Chute historique de la confiance des entreprises britanniques – Pire que pendant la pandémie !
Le moral des patrons britanniques s'effondre – et cette fois, c'est pire qu'en pleine crise sanitaire.
Un vent de panique souffle sur le Royaume-Uni. Les indicateurs de confiance des entreprises viennent de toucher un plancher record, dépassant même les niveaux désastreux enregistrés pendant le Covid. De quoi faire trembler les marchés.
Les experts pointent un cocktail explosif : inflation tenace, taux directeurs élevés et une bonne dose d'incompétence gouvernementale. Comme si les entreprises n'avaient pas assez souffert ces dernières années.
Pendant ce temps, la City continue de parier sur des instruments financiers toujours plus obscurs – parce qu'apparemment, personne n'a retenu la leçon de 2008.
Les entreprises accordent leur confiance aux nouveaux gouvernements
Ce record de faiblesse est survenu quelques semaines seulement après l'arrivée au pouvoir du Premier ministre Ter Keir St Armer et de son gouvernement travailliste début juillet.
Le Parti travailliste avait promis d’investir dans la croissance, de meilleurs services publics et des facteurs d’attraction pour attirer les investissements. Mais les chefs d’entreprise disent avoir constaté jusqu’à présent des coûts plus élevés et peu de changement.
Le nouveau gouvernement a augmenté l'impôt sur les sociétés pour financer ses programmes sociaux et d'infrastructures. Cependant, les dirigeants ont déclaré que ces hausses d'impôts ont accentué la pression sur les entreprises en difficulté.
Anna Leach, responsable de l'analyse économique à l'Institute of Directors, a déclaré que les entreprises subissaient désormais les conséquences économiques de ces hausses d'impôts. Elle a ajouté que de nombreuses personnes étaient frustrées par la rapidité avec laquelle le gouvernement avait augmenté le coût des affaires, tout en tardant à améliorer l'environnement économique général.
En bref, le secteur privé pense qu'il paie plus et n'obtient rien. du nouveau gouvernement pour renforcer le sentiment des investisseurs sont également de courte durée. Beaucoup s'attendaient à un regain d'optimisme après la victoire du Parti travailliste aux élections. Au contraire, la confiance s'effondre encore davantage.

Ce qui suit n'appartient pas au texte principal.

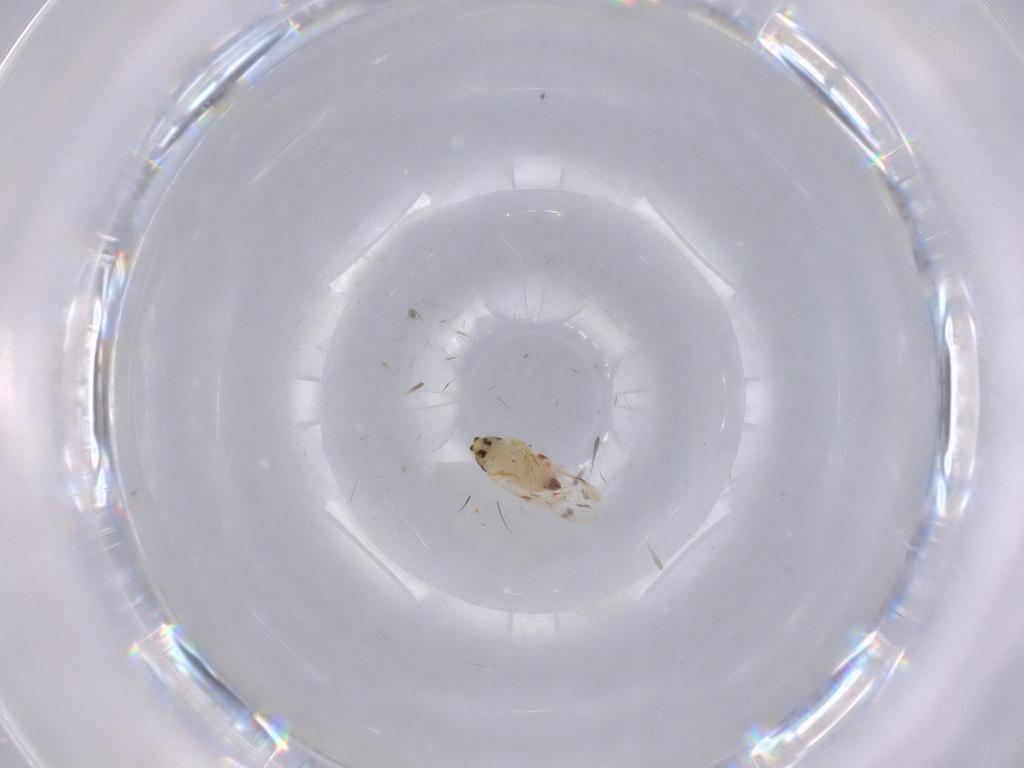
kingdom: Animalia
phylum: Arthropoda
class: Insecta
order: Hemiptera
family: Aleyrodidae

Les espoirs des entreprises de voir le commerce, les réformes de planification et la réglementation devenir plus clairs ont également été anéantis.
Les entreprises réduisent leurs plans de croissance
L'effondrement de générale se répercute désormais également sur l'activité économique quotidienne . L' indice distinct de l'IoD , qui mesure la confiance dans la performance des entreprises, a également fortement chuté, passant de +3 en juin à -9 en juillet. Il s'agit du deuxième niveau le plus bas depuis l'introduction de ces données il y a près de dix ans.
Les intentions d'investissement ont chuté. Les entreprises retardent leur expansion, réduisent leurs budgets et suspendent leurs projets d'embauche .
Les prévisions de croissance du chiffre d'affaires et des effectifs sont également revues à la baisse. En réalité, de nombreuses entreprises prévoient désormais de devoir verser davantage de salaires et absorber davantage de coûts d'exploitation dans les mois à venir.
Cela fait suite au dernier indice mondial des directeurs d'achat (PMI) S&P, qui a constaté que la croissance de l'activité du secteur privé a considérablement ralenti en juillet.
La croissance avait été vigoureuse tron semestre. Mais la dynamique s'essouffle désormais. De plus en plus d'entreprises suppriment des emplois, réduisent les embauches et gèlent les nouveaux recrutements. La détermination du Parti travailliste à augmenter les cotisations sociales n'a pas aidé. Ce dernier invoque l'incertitude mondiale due à divers problèmes – tensions commerciales, événements géopolitiques, indécision des chaînes d'approvisionnement, etc. – pour justifier la prudence.
Les exportateurs sont particulièrement inquiets. L'indice IoD des projets d'exportation est devenu négatif pour la première fois depuis 2023. C'est un coup dur pour les projets commerciaux du Parti travailliste, qui prévoient également de nouveaux efforts pour négocier un accord avec les États-Unis.
Une lueur d’espoir relative au loin, celle d’une diplomatie optimiste, ne parvient guère à apaiser les craintes des entreprises britanniques quant à une paralysie intérieure et à l’incertitude mondiale croissante qui rend désormais même le secteur des exportations, sensible au risque, plus pessimiste que jamais.